RGPD SOME ESSENTIAL ISSUES!
Regulation (EU) 2016/679 of the European Parliament and of the Council of 27 April 2016, commonly known as the RGPD, entered into force on 25 May 2018.
The Regulation was corrected for material errors on 05/23/2018. The RGPD lays down rules on the protection of personal data.
It does not therefore apply to data of legal persons. The RGPD applies when data processing is concerned by automated or non-automated means.
Being a normative document of the European Union (EU), it applies in its territory.
However, if entities established within the EU process the data entrusted to them outside EU territory, they remain bound to comply with the rules of the Regulation.
The RGPD also has to be observed by entities established outside the EU, when dealing with personal data whose holders are established in the Union.
“Personal data” means all information relating to a natural person – data subject – that is identified or identifiable, such as address, e-mail, or marital status.
An identifiable person shall be considered to be identifiable, directly or indirectly, in particular by reference to an identifier, such as a name or an identification number.
“Data processing” means any operation or set of operations carried out on personal data or personal data sets, by automated or non-automated means, such as collection, registration, organization, structuring, conservation, adaptation or alteration, retrieval, consultation, use, disclosure by transmission, dissemination or any other form of disclosure, comparison or interconnection, limitation, erasure or destruction.
The processing of data in this context is always associated with the development of a professional or commercial activity.
In principle, the processing of personal data revealing racial or ethnic origin, political opinions, religious or philosophical beliefs, or trade union membership, as well as the processing of genetic data, biometric data, health data or related data to the sexual life or sexual orientation of a person, shall be prohibited.
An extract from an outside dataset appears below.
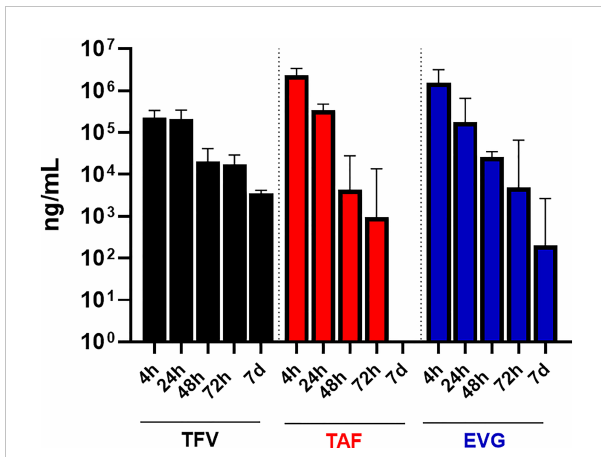
FIGURE 2 TFV, TAF and EVG in Vaginal Fluid. Black = TFV concentrations in ng/mL; Red = TAF concentrations in ng/mL; Blue = EVG concentrations in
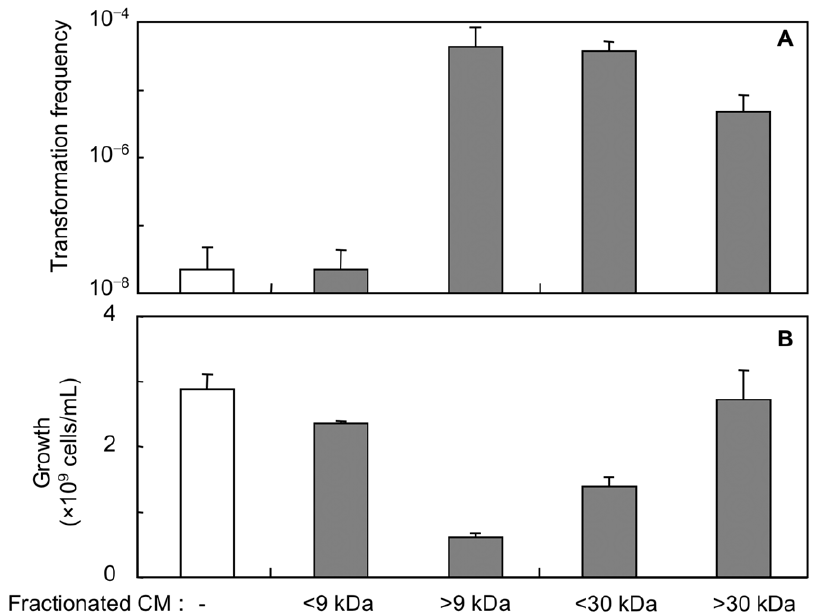
Figure 5. Effect of size fractionation of CM of CAG18439 on cell-to-cell transformation and cell growth. Effect of size fractionation of CM of CAG18439 on cell-to-cell transformation (A) and cell growth (B). CM was fractionated by ultrafiltration as described in Methods, and used for culture at 1% (v/v). Data are presented as mean and S.D. ( n =3). Co-culture of MG1655 harbouring pHSG299 and MC4100 was performed in the presence of CM.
The authorization for the processing of the data shall fix – and limit – the purpose or purposes for which the data can be processed.
The consent of the data subject must be expressed in a free, informed and explicit manner, and the data controller must be able to demonstrate that the data subject has given consent for the processing of data that is in question .
The data subject has the right to withdraw his/her consent at any time, and consent must be as easy to withdraw as it is to give, as well as to require limitation of data processing.
The holder of the data also has the right to be forgotten. This is one of the innovations that the RGPD enshrines. The data subject also has the right to require the correction of incorrect data or to complete incomplete data.
In order to demonstrate that they comply with the RGPD, entities subject to it must be able to prove that (i) they have authorization from the holder to process data; (ii) the data is secure and guaranteed to be confidential; (iii) there are standards, procedures and codes of conduct that can be displayed to supervisory bodies (iv) and there are monitoring systems to verify compliance with the standards.
A position that is of particular importance in the RGPD, in view of the legislation that existed until then, is that of the “data controller”.
The appointment of a data controller (DPO) to public authorities or bodies is mandatory; for bodies regularly monitoring large-scale personal data or large-scale sensitive personal data or relating to criminal convictions and offenses.
Until all the national legislation necessary for the implementation of the RGPD has been created, Law 67/98 of 26 October and other legislation related to this matter will continue to apply, in all that is not in contradiction with it.